EXERCISE BRIEF | When you reach the line in the data below that contains "right eye: (251, 748)", please start repeating lines exactly, and stop after the line that contains "right back paw: (294, 228)", repeating nothing else.

MATERIAL FOR THIS EXERCISE |
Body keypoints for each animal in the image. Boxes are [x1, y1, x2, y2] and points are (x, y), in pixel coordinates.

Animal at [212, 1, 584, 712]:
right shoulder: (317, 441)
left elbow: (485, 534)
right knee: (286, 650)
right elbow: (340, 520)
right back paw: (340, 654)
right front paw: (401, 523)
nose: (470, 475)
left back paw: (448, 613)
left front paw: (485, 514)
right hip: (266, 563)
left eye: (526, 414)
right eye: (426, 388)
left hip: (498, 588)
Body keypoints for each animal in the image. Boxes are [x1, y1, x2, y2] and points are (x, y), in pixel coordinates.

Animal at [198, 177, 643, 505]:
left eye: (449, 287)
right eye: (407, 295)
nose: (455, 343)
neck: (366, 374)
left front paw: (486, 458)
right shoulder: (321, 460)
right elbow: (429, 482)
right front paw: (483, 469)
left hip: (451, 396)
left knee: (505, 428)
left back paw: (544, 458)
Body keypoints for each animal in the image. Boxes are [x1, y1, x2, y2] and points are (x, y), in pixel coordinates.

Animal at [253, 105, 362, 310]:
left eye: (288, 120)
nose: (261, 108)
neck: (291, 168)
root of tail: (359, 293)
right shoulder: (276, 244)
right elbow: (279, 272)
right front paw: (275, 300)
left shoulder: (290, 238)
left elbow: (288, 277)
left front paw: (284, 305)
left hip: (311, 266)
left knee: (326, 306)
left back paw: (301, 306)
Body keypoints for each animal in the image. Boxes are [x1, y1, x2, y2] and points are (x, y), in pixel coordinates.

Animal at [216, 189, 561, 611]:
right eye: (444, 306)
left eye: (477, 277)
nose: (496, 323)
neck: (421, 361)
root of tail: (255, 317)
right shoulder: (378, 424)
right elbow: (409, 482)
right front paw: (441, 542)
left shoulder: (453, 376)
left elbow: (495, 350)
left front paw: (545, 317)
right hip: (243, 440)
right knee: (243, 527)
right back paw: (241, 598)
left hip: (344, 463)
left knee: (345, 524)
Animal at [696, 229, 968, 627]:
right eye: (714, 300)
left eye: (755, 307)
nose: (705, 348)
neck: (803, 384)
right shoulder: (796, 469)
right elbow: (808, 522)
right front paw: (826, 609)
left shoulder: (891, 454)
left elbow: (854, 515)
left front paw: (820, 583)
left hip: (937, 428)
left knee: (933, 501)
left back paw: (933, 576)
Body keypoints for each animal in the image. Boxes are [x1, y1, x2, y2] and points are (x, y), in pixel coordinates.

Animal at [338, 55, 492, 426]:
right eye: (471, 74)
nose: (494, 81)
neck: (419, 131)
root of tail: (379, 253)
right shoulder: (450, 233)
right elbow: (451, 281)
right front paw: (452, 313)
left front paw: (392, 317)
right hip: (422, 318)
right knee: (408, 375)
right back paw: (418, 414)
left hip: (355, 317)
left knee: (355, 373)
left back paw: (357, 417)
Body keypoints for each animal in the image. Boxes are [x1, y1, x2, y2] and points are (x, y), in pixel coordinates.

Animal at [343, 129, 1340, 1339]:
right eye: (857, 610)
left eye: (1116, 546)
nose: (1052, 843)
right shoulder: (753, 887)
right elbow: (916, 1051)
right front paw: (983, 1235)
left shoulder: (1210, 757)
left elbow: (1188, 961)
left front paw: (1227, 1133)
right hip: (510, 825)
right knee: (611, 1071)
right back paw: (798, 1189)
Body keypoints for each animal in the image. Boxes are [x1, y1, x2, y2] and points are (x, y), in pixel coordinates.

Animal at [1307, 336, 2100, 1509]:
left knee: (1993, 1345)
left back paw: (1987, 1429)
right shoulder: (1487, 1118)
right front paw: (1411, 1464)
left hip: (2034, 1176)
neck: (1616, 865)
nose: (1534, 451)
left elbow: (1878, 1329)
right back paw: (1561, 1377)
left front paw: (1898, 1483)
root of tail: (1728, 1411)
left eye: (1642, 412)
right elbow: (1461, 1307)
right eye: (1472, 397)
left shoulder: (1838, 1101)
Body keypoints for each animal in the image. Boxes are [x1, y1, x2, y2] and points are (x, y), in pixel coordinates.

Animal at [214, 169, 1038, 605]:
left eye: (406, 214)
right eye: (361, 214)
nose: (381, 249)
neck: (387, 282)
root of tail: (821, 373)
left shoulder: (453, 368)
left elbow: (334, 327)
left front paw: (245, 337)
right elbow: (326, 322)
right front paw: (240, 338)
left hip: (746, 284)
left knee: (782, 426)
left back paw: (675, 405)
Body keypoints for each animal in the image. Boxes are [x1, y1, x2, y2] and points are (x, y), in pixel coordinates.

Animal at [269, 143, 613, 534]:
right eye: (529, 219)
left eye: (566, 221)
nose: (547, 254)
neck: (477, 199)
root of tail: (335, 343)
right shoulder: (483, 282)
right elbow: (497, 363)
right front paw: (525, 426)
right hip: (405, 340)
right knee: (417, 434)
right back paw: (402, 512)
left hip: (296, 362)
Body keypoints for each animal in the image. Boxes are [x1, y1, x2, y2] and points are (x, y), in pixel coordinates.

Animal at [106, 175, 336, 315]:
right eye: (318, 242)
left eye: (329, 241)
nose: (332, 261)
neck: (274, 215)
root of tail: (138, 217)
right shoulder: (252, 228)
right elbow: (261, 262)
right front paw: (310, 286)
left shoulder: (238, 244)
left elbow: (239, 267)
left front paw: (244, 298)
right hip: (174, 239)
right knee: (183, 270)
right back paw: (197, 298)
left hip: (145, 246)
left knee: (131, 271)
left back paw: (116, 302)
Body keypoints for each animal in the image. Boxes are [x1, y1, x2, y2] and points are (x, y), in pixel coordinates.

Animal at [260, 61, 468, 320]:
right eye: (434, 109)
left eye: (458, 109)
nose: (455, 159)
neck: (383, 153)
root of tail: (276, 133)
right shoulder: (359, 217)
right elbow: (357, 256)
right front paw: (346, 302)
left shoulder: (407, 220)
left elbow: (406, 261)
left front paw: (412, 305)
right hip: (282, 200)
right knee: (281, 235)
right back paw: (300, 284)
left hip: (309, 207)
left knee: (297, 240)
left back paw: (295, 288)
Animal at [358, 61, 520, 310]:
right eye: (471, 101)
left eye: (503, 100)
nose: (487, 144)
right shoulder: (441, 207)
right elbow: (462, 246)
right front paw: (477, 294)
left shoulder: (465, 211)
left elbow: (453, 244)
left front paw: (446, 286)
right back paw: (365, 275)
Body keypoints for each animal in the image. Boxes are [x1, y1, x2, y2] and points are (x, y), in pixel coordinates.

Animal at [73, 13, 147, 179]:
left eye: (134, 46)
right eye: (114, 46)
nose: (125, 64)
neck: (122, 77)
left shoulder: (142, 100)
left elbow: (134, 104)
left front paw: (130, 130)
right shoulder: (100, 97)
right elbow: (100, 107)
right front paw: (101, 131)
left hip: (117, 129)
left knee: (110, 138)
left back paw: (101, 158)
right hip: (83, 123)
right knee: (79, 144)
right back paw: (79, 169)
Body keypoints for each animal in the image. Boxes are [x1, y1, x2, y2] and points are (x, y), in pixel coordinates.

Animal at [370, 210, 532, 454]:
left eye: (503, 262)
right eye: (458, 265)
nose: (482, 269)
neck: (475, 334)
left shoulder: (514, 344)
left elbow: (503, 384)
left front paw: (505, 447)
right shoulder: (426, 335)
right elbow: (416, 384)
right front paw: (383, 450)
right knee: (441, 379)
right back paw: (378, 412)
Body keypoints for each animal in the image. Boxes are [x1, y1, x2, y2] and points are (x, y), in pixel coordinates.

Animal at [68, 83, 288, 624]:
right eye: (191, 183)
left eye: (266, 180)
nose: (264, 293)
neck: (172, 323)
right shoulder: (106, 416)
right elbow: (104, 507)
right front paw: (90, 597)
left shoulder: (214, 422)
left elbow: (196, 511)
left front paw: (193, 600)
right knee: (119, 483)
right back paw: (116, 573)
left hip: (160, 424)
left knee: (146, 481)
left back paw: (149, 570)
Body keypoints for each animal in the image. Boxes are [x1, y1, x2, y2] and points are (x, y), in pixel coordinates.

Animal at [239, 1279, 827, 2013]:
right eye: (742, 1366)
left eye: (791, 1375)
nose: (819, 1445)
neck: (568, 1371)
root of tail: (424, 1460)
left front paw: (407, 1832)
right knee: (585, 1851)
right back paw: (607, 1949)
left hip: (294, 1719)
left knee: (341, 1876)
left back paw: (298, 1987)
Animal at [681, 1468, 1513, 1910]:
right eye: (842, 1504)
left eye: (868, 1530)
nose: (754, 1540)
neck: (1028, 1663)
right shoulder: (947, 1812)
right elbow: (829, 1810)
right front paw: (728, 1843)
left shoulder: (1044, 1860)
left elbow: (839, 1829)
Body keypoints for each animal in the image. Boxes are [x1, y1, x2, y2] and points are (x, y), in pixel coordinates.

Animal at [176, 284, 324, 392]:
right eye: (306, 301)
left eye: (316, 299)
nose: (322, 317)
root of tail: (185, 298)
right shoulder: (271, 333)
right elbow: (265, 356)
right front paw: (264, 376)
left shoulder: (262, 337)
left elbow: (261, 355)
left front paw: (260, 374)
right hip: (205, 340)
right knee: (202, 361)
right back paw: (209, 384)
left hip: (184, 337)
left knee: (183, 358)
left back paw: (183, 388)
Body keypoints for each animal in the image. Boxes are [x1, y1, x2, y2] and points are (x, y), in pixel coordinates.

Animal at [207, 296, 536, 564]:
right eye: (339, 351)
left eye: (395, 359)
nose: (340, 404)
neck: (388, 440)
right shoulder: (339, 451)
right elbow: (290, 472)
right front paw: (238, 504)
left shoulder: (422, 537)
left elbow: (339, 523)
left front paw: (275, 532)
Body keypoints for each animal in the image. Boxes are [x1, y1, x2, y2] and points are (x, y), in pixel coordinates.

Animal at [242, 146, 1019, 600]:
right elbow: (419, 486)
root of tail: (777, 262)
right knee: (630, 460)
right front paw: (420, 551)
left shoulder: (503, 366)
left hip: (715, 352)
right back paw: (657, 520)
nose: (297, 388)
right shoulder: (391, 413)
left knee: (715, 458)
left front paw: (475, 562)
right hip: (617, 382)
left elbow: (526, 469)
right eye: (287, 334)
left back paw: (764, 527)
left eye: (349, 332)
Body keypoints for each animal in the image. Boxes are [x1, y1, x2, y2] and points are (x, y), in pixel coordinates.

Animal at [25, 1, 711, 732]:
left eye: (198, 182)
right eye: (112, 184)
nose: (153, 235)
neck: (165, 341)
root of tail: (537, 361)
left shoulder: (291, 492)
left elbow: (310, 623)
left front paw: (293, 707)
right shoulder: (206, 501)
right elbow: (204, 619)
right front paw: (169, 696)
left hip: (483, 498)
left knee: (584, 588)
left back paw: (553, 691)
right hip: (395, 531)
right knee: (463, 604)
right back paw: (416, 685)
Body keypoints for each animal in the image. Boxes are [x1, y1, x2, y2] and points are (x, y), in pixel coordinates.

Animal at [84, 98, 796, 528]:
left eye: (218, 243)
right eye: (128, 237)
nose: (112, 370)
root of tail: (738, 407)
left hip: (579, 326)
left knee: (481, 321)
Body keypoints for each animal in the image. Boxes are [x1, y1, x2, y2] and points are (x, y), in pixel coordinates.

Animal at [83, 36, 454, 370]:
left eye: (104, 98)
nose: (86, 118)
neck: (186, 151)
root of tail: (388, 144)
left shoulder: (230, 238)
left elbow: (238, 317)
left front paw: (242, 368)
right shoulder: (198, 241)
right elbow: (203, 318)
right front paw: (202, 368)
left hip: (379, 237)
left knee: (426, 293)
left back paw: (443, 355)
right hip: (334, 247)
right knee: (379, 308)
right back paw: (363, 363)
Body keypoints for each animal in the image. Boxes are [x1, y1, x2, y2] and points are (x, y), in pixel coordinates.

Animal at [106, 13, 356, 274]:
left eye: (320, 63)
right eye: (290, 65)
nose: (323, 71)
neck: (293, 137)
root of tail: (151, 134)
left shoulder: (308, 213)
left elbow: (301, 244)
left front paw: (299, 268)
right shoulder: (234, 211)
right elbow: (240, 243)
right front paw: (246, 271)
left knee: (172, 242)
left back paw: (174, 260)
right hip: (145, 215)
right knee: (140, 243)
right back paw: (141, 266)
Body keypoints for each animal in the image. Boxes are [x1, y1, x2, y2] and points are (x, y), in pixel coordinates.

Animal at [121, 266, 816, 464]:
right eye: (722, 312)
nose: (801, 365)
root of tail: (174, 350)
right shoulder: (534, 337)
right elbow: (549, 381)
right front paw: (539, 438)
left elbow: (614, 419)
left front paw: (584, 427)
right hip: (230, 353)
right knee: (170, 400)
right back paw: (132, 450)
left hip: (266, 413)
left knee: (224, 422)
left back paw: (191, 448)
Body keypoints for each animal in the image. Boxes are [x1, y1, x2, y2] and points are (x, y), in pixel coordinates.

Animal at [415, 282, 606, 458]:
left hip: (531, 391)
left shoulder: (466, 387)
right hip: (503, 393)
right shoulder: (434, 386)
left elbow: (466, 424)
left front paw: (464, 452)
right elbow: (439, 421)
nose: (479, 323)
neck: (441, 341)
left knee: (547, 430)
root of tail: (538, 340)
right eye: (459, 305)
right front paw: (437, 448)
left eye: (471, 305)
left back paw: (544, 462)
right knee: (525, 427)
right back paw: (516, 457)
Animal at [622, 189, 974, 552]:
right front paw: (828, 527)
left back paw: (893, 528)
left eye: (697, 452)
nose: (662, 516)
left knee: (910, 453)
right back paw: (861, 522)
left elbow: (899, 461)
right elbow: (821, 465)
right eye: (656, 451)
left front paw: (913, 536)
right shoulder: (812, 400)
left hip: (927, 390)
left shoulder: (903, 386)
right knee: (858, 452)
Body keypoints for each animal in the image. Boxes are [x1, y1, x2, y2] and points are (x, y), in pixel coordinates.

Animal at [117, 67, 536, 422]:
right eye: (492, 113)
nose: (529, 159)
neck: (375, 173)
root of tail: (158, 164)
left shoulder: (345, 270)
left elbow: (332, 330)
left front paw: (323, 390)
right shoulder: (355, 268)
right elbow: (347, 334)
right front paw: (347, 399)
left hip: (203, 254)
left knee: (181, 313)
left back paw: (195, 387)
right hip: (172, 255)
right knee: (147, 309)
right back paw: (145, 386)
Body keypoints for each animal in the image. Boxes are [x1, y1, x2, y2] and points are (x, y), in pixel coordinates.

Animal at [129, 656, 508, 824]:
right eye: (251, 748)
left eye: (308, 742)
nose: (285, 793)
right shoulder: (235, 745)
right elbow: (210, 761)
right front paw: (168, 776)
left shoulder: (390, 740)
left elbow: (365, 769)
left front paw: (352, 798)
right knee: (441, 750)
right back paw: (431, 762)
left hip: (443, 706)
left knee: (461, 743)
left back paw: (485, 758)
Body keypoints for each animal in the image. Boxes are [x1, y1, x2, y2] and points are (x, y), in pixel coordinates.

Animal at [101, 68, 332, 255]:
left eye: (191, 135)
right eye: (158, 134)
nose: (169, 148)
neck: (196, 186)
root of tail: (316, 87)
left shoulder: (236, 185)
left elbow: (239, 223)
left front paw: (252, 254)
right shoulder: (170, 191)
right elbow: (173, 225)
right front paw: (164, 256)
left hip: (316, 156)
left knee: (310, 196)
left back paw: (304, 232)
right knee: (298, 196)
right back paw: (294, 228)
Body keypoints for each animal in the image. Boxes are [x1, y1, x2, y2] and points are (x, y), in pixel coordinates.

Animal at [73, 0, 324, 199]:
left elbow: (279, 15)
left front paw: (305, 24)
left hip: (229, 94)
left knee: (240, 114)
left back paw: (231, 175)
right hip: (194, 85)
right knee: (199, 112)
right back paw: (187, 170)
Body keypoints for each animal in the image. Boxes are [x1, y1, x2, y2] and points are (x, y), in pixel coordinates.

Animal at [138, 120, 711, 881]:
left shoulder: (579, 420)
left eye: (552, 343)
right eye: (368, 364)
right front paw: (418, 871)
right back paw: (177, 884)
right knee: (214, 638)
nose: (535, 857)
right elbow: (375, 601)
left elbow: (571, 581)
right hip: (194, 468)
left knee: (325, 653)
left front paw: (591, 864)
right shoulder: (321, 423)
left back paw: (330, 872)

THE COMPLETED TASK |
right eye: (251, 748)
left eye: (308, 742)
nose: (285, 793)
right shoulder: (235, 745)
right elbow: (210, 761)
right front paw: (168, 776)
left shoulder: (390, 740)
left elbow: (365, 769)
left front paw: (352, 798)
right knee: (441, 750)
right back paw: (431, 762)
left hip: (443, 706)
left knee: (461, 743)
left back paw: (485, 758)
Body keypoints for each animal in the image. Boxes are [x1, y1, x2, y2] and points are (x, y), in pixel coordinates.

Animal at [101, 68, 332, 255]:
left eye: (191, 135)
right eye: (158, 134)
nose: (169, 148)
neck: (196, 186)
root of tail: (316, 87)
left shoulder: (236, 185)
left elbow: (239, 223)
left front paw: (252, 254)
right shoulder: (170, 191)
right elbow: (173, 225)
right front paw: (164, 256)
left hip: (316, 156)
left knee: (310, 196)
left back paw: (304, 232)
right knee: (298, 196)
right back paw: (294, 228)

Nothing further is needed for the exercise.